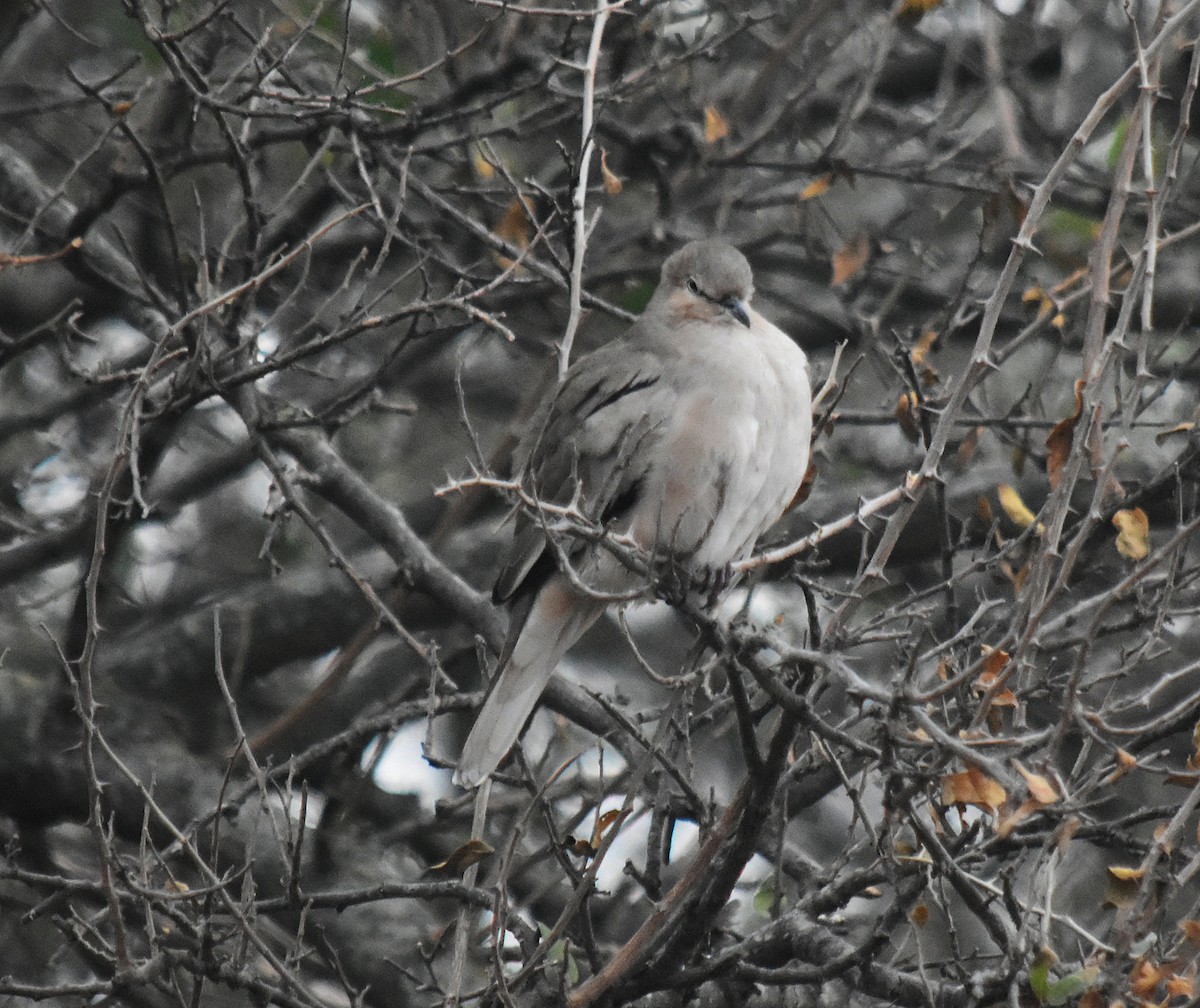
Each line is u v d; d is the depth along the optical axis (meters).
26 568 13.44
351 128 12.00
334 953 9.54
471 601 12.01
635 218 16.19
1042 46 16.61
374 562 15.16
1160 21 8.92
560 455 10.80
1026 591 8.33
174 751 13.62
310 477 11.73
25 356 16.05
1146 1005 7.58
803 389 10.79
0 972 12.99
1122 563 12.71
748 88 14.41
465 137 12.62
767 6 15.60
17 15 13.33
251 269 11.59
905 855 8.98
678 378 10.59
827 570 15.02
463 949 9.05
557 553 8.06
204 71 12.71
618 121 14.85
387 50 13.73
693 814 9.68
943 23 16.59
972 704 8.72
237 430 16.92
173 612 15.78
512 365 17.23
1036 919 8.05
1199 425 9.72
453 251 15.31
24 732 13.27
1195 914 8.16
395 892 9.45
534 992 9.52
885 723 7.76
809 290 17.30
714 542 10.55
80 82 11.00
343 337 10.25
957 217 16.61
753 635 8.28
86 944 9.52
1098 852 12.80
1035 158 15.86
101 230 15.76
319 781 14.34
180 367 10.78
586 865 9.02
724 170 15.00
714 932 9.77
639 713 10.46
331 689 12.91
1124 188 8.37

════

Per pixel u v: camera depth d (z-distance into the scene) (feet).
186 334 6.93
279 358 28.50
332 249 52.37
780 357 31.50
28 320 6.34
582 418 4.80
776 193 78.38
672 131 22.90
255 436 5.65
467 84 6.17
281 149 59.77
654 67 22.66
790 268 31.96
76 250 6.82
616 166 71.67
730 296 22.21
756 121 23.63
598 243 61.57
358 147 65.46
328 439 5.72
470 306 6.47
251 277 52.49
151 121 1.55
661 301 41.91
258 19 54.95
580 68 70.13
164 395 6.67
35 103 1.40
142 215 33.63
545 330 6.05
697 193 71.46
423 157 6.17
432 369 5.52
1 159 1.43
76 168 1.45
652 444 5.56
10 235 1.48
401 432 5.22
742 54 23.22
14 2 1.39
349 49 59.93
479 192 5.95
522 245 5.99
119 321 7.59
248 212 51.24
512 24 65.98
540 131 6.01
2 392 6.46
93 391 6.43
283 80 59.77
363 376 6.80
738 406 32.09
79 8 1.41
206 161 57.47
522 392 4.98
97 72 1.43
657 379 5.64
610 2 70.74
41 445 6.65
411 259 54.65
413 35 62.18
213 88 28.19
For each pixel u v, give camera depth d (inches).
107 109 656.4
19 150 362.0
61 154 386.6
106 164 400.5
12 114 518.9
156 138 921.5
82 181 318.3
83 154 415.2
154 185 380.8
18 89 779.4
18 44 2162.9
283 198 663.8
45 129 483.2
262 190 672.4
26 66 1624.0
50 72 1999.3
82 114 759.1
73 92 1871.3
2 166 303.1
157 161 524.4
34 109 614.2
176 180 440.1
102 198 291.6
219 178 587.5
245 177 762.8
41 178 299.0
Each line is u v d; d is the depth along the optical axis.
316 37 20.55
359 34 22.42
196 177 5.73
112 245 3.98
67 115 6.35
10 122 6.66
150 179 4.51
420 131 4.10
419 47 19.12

════

A single number is the answer here: the count of lines in the listing that hold the string "optical".

• _TASK SOLUTION_:
2